• Work to complete
1: Answer these questions using the Alfred excerpt:
(a) Which folder did the author set as the scope for the PDF search filter?
(b) What keyword did the author type before the file name to bring up only the PDF?
(c) How many apps did the author select for the "most used apps" action?
2: From the Alfred excerpt, return the passage between "Perhaps even more" and "at any time.", inclusive.
3: Write the next part of the Alfred excerpt, picking up after its final sentence.

(Excerpt begins)

Perhaps even more impressive are live search filters and the “file or group” feature. With search filters, Alfred lets you build a filter for one or multiple file types and apply that filter as you search for a specific document. To test this, I built a filter for PDFs in my Dropbox folder (Alfred allows you to define a “scope” for your searches) and assigned it a keyword. On my computer, I named a PDF and a folder with the same name; when I typed that name in Alfred with no search filter, the app found both the PDF and the folder. When I typed my “pdfs” keyword followed by the file name, however, Alfred only brought up the PDF document. The result was fast and accurate. If you combine this with Alfred’s navigation capabilities and “date range” options in the Preferences, you get a powerful alternative to Apple’s Search Tokens in Lion that you can customize at any time.
The “file or group” functionality is the opposite of search filters in that it lets you assign specified files or folders to a keyword, and launch them all at the same time. From the Preferences, you can pick an app, a folder, a document – whatever – give it a keyword, and save. The next time you invoke that action, Alfred will open/launch the selected apps/files/folders. For example, I created a “most used apps” action, selected the 7 apps I use the most on my Mac, and gave it a simple keyword I can remember. Every time I log into my Mac, instead of manually opening every single one of those apps, I can type the shortcut, hit Enter, and have Alfred open all of them for me. Once again, the customization possibilities for this seem endless – I’m thinking about opening multiple Finder windows with Alfred, and run an AppleScript to resize them on screen after that.

(Excerpt ends)
(Extracted records begins)

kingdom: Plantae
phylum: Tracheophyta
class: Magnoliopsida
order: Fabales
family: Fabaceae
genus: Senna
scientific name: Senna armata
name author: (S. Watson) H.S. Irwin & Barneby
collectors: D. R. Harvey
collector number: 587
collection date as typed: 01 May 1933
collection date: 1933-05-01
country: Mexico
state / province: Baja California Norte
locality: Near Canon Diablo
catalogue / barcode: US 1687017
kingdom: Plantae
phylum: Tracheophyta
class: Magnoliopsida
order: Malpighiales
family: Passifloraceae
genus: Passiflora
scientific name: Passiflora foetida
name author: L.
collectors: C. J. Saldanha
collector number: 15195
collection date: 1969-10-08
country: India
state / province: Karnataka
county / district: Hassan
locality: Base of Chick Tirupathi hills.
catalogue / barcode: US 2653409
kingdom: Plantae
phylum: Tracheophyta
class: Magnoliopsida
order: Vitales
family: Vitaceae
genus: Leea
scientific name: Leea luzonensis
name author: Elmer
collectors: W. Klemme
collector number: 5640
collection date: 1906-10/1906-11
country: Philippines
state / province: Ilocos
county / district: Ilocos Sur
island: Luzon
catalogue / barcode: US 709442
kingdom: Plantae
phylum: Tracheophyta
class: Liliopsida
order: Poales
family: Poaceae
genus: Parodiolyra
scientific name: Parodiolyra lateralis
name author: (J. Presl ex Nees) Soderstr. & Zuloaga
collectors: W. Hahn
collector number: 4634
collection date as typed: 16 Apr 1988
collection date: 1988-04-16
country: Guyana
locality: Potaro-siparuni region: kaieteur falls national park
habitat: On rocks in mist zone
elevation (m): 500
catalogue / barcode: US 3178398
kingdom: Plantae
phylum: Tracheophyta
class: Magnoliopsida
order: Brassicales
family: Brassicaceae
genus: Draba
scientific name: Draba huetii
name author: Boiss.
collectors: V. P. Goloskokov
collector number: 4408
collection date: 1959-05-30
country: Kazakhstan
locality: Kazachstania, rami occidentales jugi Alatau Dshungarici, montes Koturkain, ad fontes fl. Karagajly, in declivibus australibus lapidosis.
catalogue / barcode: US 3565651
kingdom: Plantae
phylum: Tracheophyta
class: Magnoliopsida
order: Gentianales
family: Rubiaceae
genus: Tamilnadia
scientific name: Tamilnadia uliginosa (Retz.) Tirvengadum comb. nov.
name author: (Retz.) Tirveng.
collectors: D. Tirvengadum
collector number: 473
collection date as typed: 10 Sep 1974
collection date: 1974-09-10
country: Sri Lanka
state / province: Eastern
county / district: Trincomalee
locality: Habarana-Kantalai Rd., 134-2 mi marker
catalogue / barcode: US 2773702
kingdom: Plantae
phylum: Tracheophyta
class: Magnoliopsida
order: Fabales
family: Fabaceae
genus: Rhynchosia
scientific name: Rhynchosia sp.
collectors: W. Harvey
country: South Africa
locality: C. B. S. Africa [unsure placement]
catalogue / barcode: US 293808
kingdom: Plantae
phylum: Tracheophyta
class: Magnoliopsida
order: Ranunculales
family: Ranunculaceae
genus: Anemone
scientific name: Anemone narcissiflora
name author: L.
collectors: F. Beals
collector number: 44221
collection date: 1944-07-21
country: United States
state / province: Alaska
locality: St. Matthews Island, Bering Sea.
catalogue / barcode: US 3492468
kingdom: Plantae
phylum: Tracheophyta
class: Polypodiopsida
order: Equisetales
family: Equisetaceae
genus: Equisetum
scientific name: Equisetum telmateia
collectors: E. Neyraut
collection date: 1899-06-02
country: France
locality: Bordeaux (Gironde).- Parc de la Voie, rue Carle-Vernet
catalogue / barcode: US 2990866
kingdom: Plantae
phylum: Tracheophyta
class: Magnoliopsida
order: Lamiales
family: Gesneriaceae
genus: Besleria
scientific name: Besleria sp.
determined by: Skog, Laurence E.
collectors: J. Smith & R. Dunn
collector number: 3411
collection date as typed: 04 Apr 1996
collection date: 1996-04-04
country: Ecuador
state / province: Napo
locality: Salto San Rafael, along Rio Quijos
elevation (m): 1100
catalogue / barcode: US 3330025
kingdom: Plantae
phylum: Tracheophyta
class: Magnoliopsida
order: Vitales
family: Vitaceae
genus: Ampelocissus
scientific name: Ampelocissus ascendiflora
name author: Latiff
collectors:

(Extracted records ends)

• Per-task outputs
1:
(a) The Dropbox folder
(b) "pdfs"
(c) 7

2:
Perhaps even more impressive are live search filters and the “file or group” feature. With search filters, Alfred lets you build a filter for one or multiple file types and apply that filter as you search for a specific document. To test this, I built a filter for PDFs in my Dropbox folder (Alfred allows you to define a “scope” for your searches) and assigned it a keyword. On my computer, I named a PDF and a folder with the same name; when I typed that name in Alfred with no search filter, the app found both the PDF and the folder. When I typed my “pdfs” keyword followed by the file name, however, Alfred only brought up the PDF document. The result was fast and accurate. If you combine this with Alfred’s navigation capabilities and “date range” options in the Preferences, you get a powerful alternative to Apple’s Search Tokens in Lion that you can customize at any time.

3:
Extensions aside (more documentation will be posted by the developers in the coming weeks), Alfred 0.9.9 comes with other interesting improvements: Growl support (works fine on Lion), a new Lion-inspired light theme (which I like), and better cache management overall. Other additions from the changelog:
- Add Global Hotkey usage to statistics graph
- Improve Knowledge Sorting to better account for extensions [and web searches]
- Add ‘get info’ action for files
- Add ` (backwards quote) as an option for Shell escaping
- Multiline Editor for Terminal commands
- Rewrite syncing to make a little more intelligent + watch app support when not syncing
- Drill into Application bundles when using the folder nav keys in FS Nav
- Add /Applications to default copy/move to paths for easy selection
- Differentiate between Address Book contacts and contact metadata files in Alfred’s results
- Make Delete / Backspace key remove rows in preference tables
- Ability to use Open Meta tags when creating search filters & extensions
Alfred 0.9.9 is a solid update that confirms this app isn’t just about launching applications anymore. Alfred can now navigate folders, execute AppleScripts and shell scripts, do custom searches of any kind and much, much more. You can download Alfred for free from the Mac App Store or the developers’ website, and purchase the Powerpack at £12 (around $18).